In contrast, some of the site members are highly patriotic, right-wing, pro-gun Americans with a laissez-faire or libertarian view of market regulation and social issues and a tax-cutting agenda, who often genuinely respect the US military, and think it's not just true but self-evidently true that the US is the best place to live in the world.

All in all, it's a good thing we've mostly got pretty thick skins. ;)

Posted: Wed Dec 13, 2006 9:23 am
by Mythmere
PapersAndPaychecks wrote:Over the course of a very long online association (we'd all "met" online long before Jerry set up the Alehouse)
That's true for many of the "older" members, but the site has attracted many new members since then, including me. :D

Posted: Wed Dec 13, 2006 9:51 am
by AxeMental
Wow. When did you show up Myth?

Posted: Wed Dec 13, 2006 10:01 am
by Mythmere
AxeMental wrote:Wow. When did you show up Myth?
Jerry asked me over from the TLG website back when I was playing C&C; that was the old proboards K&KA ... but it would have been 2005, early in 2005. I'd never met anyone before then.

Posted: Wed Dec 13, 2006 11:32 am
by JDJarvis
PapersAndPaychecks wrote: The US spends slightly more on defence, annually, than the rest of the world put together.
.

for the U.S. such spending is 1/6th of the annual budget. for Russia defense spending is 1/2 the national budget, for Saudi Arabia it is 1/3 the national budget.


why shouldn't it spend more? It has more to defend- about 23% of the world GWP is under the watch of the U.S. (truthfully much more as part of those defense spendings goes to guard others as part of treaties or quasi-empire).

of course I do agree with the notion that seeing if the environment can be kept form going to hell should in some fashion count as defense of the country.

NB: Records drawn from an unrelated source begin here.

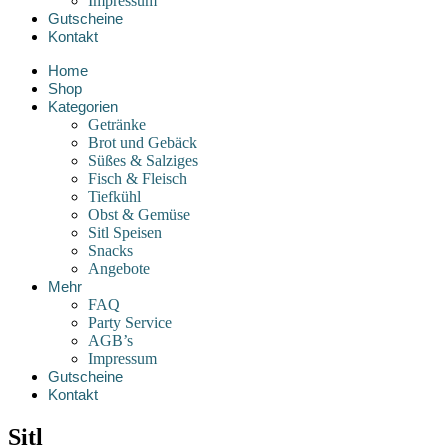
Impressum
Gutscheine
Kontakt
Home
Shop
Kategorien
Getränke
Brot und Gebäck
Süßes & Salziges
Fisch & Fleisch
Tiefkühl
Obst & Gemüse
Sitl Speisen
Snacks
Angebote
Mehr
FAQ
Party Service
AGB’s
Impressum
Gutscheine
Kontakt
Sitl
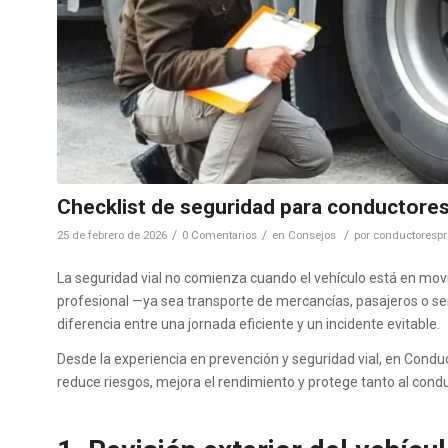
Checklist de seguridad para conductores
/
/
/
25 de febrero de 2026
0 Comentarios
en
Consejos
por
conductorespr
La seguridad vial no comienza cuando el vehículo está en mov
profesional —ya sea transporte de mercancías, pasajeros o serv
diferencia entre una jornada eficiente y un incidente evitable.
Desde la experiencia en prevención y seguridad vial, en Con
reduce riesgos, mejora el rendimiento y protege tanto al con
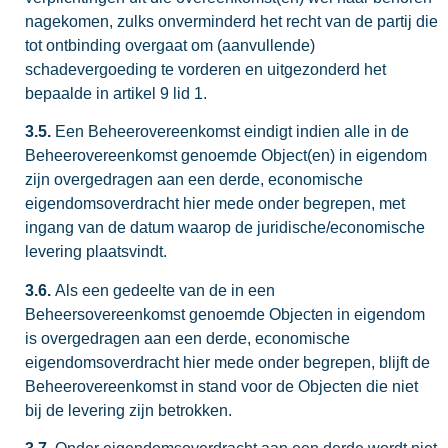
nagekomen, zulks onverminderd het recht van de partij die
tot ontbinding overgaat om (aanvullende)
schadevergoeding te vorderen en uitgezonderd het
bepaalde in artikel 9 lid 1.
3.5.
Een Beheerovereenkomst eindigt indien alle in de
Beheerovereenkomst genoemde Object(en) in eigendom
zijn overgedragen aan een derde, economische
eigendomsoverdracht hier mede onder begrepen, met
ingang van de datum waarop de juridische/economische
levering plaatsvindt.
3.6.
Als een gedeelte van de in een
Beheersovereenkomst genoemde Objecten in eigendom
is overgedragen aan een derde, economische
eigendomsoverdracht hier mede onder begrepen, blijft de
Beheerovereenkomst in stand voor de Objecten die niet
bij de levering zijn betrokken.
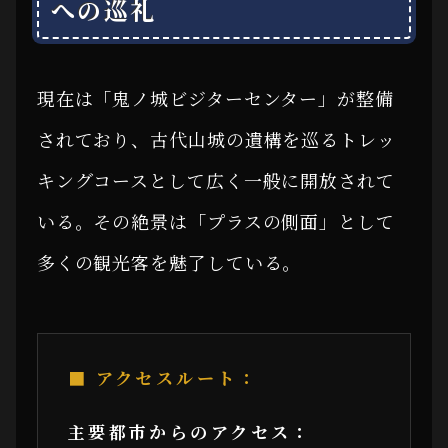
への巡礼
現在は「鬼ノ城ビジターセンター」が整備
されており、古代山城の遺構を巡るトレッ
キングコースとして広く一般に開放されて
いる。その絶景は「プラスの側面」として
多くの観光客を魅了している。
■ アクセスルート：
主要都市からのアクセス：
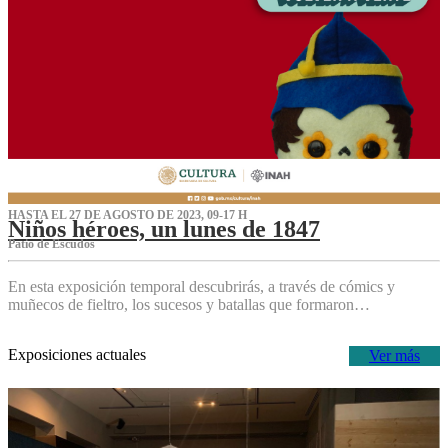
HASTA EL 27 DE AGOSTO DE 2023, 09-17 H
Niños héroes, un lunes de 1847
Patio de Escudos
En esta exposición temporal descubrirás, a través de cómics y
muñecos de fieltro, los sucesos y batallas que formaron…
Exposiciones actuales
Ver más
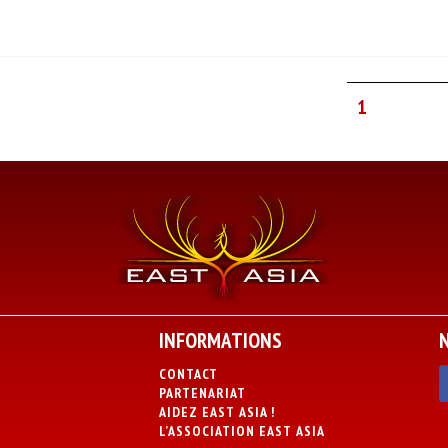
1
INFORMATIONS
CONTACT
PARTENARIAT
AIDEZ EAST ASIA !
L’ASSOCIATION EAST ASIA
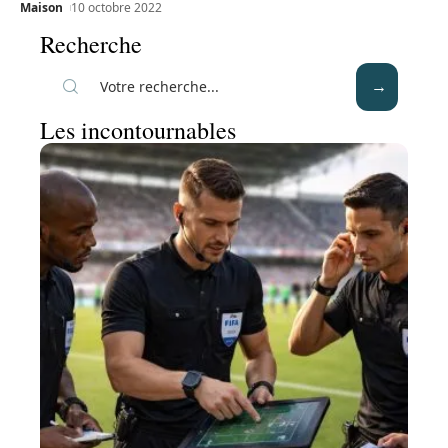
Maison
10 octobre 2022
Recherche
Les incontournables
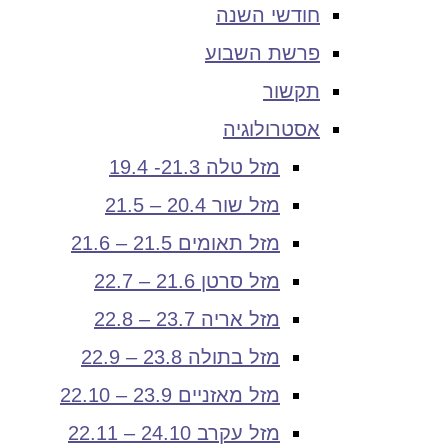
חודשי השנה
פרשת השבוע
תקשור
אסטרולוגיה
מזל טלה 21.3- 19.4
מזל שור 20.4 – 21.5
מזל תאומים 21.5 – 21.6
מזל סרטן 21.6 – 22.7
מזל אריה 23.7 – 22.8
מזל בתולה 23.8 – 22.9
מזל מאזניים 23.9 – 22.10
מזל עקרב 24.10 – 22.11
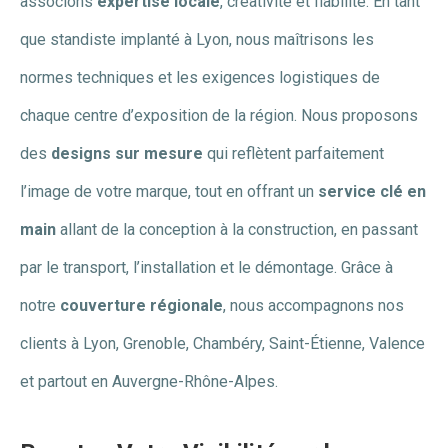
associons
expertise locale
, créativité et fiabilité. En tant
que standiste implanté à Lyon, nous maîtrisons les
normes techniques et les exigences logistiques de
chaque centre d’exposition de la région. Nous proposons
des
designs sur mesure
qui reflètent parfaitement
l’image de votre marque, tout en offrant un
service clé en
main
allant de la conception à la construction, en passant
par le transport, l’installation et le démontage. Grâce à
notre
couverture régionale
, nous accompagnons nos
clients à Lyon, Grenoble, Chambéry, Saint-Étienne, Valence
et partout en Auvergne-Rhône-Alpes.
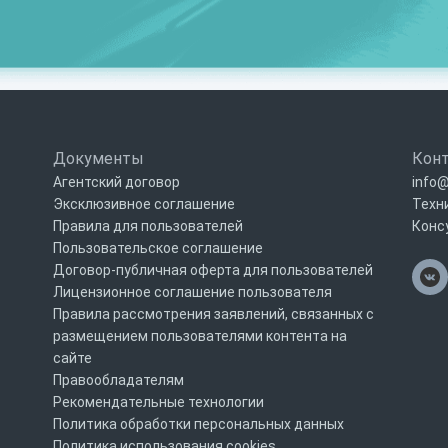
Документы
Кон
Агентский договор
info@
Эксклюзивное соглашение
Техн
Правила для пользователей
Конс
Пользовательское соглашение
Договор-публичная оферта для пользователей
Лицензионное соглашение пользователя
Правила рассмотрения заявлений, связанных с
размещением пользователями контента на
сайте
Правообладателям
Рекомендательные технологии
Политика обработки персональных данных
Политика использования cookies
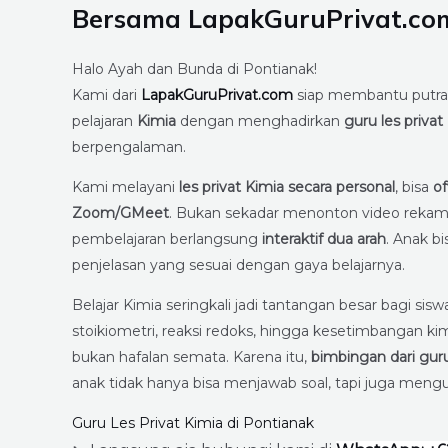
Bersama LapakGuruPrivat.com,
Halo Ayah dan Bunda di Pontianak!
Kami dari
LapakGuruPrivat.com
siap membantu putra
pelajaran
Kimia
dengan menghadirkan
guru les privat
berpengalaman.
Kami melayani
les privat Kimia secara personal
, bisa
of
Zoom/GMeet
. Bukan sekadar menonton video rekaman 
pembelajaran berlangsung
interaktif dua arah
. Anak b
penjelasan yang sesuai dengan gaya belajarnya.
Belajar Kimia seringkali jadi tantangan besar bagi 
stoikiometri, reaksi redoks, hingga kesetimbang
bukan hafalan semata. Karena itu,
bimbingan dari gu
anak tidak hanya bisa menjawab soal, tapi juga meng
Guru Les Privat Kimia di Pontianak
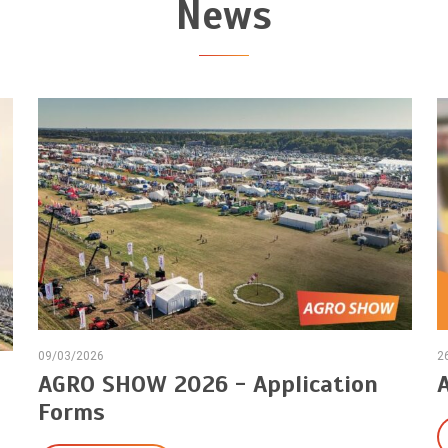
News
09/03/2026
2
AGRO SHOW 2026 - Application
Forms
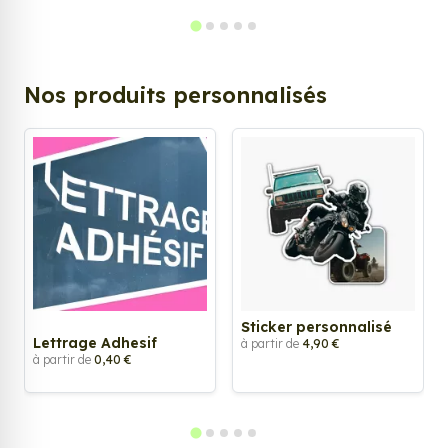
Nos produits personnalisés
Sticker personnalisé
Lettrage Adhesif
à partir de
4,90 €
à partir de
0,40 €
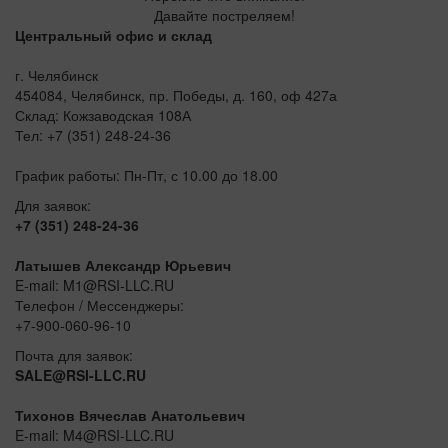
Давайте постреляем!
Центральный офис и склад
г. Челябинск
454084, Челябинск, пр. Победы, д. 160, оф 427а
Склад: Кожзаводская 108А
Тел: +7 (351) 248-24-36
График работы: Пн-Пт, с 10.00 до 18.00
Для заявок:
+7 (351) 248-24-36
Латышев Александр Юрьевич
E-mail: M1@RSI-LLC.RU
Телефон / Мессенджеры:
+7-900-060-96-10
Почта для заявок:
SALE@RSI-LLC.RU
Тихонов Вячеслав Анатольевич
E-mail: M4@RSI-LLC.RU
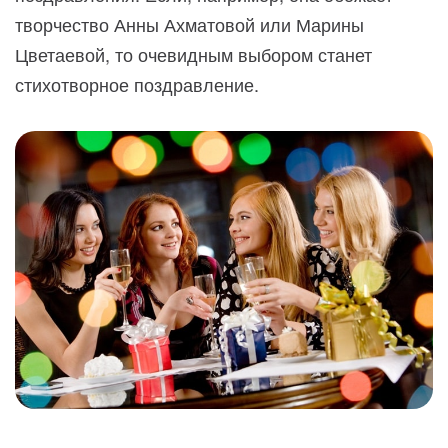
творчество Анны Ахматовой или Марины
Цветаевой, то очевидным выбором станет
стихотворное поздравление.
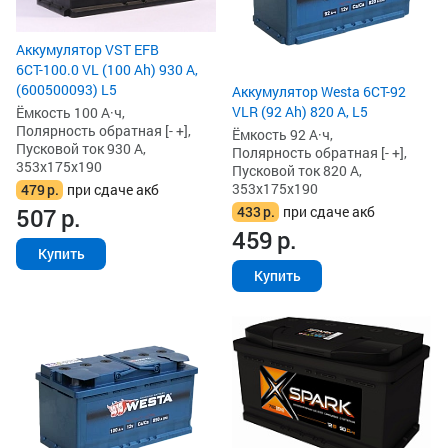
Аккумулятор VST EFB
6СТ-100.0 VL (100 Ah) 930 А,
(600500093) L5
Аккумулятор Westa 6СТ-92
VLR (92 Ah) 820 А, L5
Ёмкость 100 А·ч,
Полярность обратная [- +],
Ёмкость 92 А·ч,
Пусковой ток 930 А,
Полярность обратная [- +],
353x175x190
Пусковой ток 820 А,
353x175x190
479
р.
при сдаче акб
433
р.
при сдаче акб
507
р.
459
р.
Купить
Купить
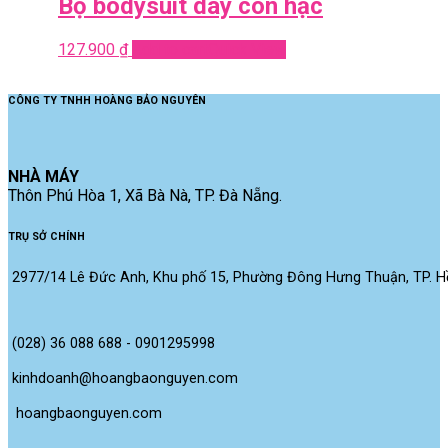
Bộ bodysuit dây con hạc
127.900
₫
Add to cart
Quick View
CÔNG TY TNHH HOÀNG BẢO NGUYÊN
NHÀ MÁY
Thôn Phú Hòa 1, Xã Bà Nà, TP. Đà Nẵng.
TRỤ SỞ CHÍNH
2977/14 Lê Đức Anh, Khu phố 15, Phường Đông Hưng Thuận, TP. Hồ
(028) 36 088 688 - 0901295998
kinhdoanh@hoangbaonguyen.com
 hoangbaonguyen.com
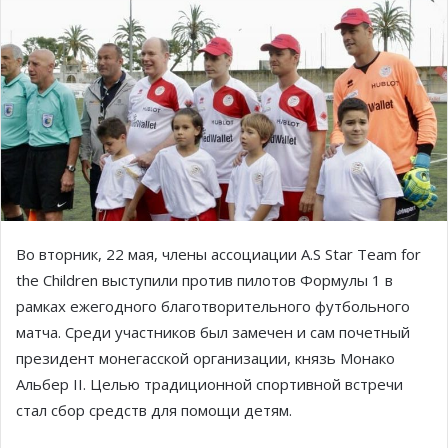
Во вторник, 22 мая, члены ассоциации A.S Star Team for
the Children выступили против пилотов Формулы 1 в
рамках ежегодного благотворительного футбольного
матча. Среди участников был замечен и сам почетный
президент монегасской организации, князь Монако
Альбер II. Целью традиционной спортивной встречи
стал сбор средств для помощи детям.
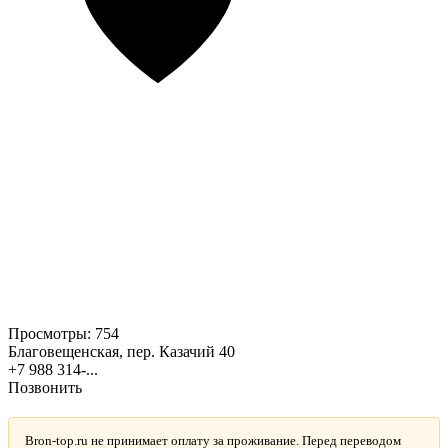
Просмотры:
754
Благовещенская, пер. Казачий 40
+7 988 314-...
Позвонить
Bron-top.ru не принимает оплату за проживание. Перед переводом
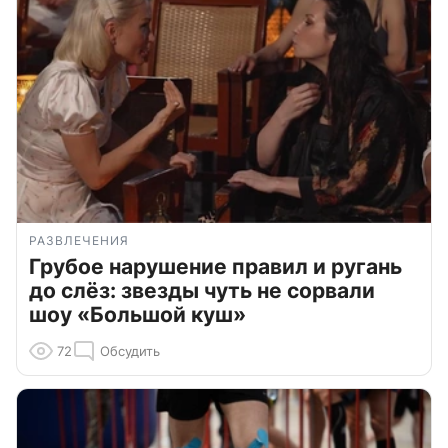
РАЗВЛЕЧЕНИЯ
Грубое нарушение правил и ругань
до слёз: звезды чуть не сорвали
шоу «Большой куш»
72
Обсудить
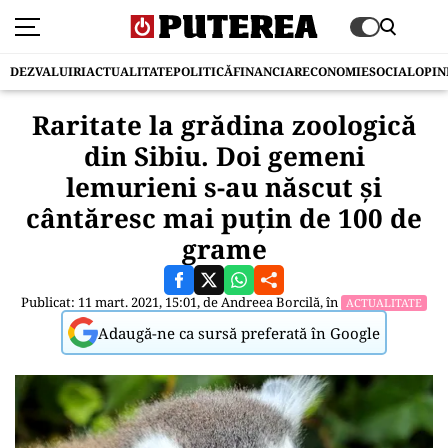
DEZVALUIRI
ACTUALITATE
POLITICĂ
FINANCIAR
ECONOMIE
SOCIAL
OPIN
Raritate la grădina zoologică
din Sibiu. Doi gemeni
lemurieni s-au născut și
cântăresc mai puțin de 100 de
grame
Publicat: 11 mart. 2021, 15:01, de
Andreea Borcilă
, în
ACTUALITATE
Adaugă-ne ca sursă preferată în Google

Posted: Wed Dec 13, 2006 11:34 am
by JDJarvis
Global warming isn't going to matter much when the world is destroyed in 2028.

Posted: Wed Dec 13, 2006 12:07 pm
by PapersAndPaychecks
JDJarvis wrote:For the U.S. such spending is 1/6th of the annual budget. for Russia defense spending is 1/2 the national budget, for Saudi Arabia it is 1/3 the national budget.
Britain's military obligation extends to protecting slightly over a quarter of the world's population, i.e. those fifteen nations which still acknowledge Her Majesty Queen Elizabeth as head of state.

Our forces are easily adequate to do this. Truth is, if we face a serious threat from any of the four nations with a military that could take on the UK, then we're all headed for a nuclear winter anyway.

Why does the US need so much more?

Posted: Wed Dec 13, 2006 12:24 pm
by rogatny
PapersAndPaychecks wrote:Why does the US need so much more?
The human wall we provide between North and South Korea accounts for a lot of it. (U.N. mandated, by the way.)

The fact that we basically are the Japanese armed forces accounts for a good deal more. (Part of the Japanese Constitution)

The major presence in Germany that NATO (for some unfathomable reason) still deems necessary is another big part of it.

We also have defense obligations with Taiwan.

Posted: Wed Dec 13, 2006 12:48 pm
by JCBoney
Don't forget Canada. We basically shield her as well.

On a side note: I'm very pleased with how this thread turned out. I'm glad I started it. There's been some fascinating facts and viewpoints posted here, and I honestly didn't think it would extend so many pages as it has.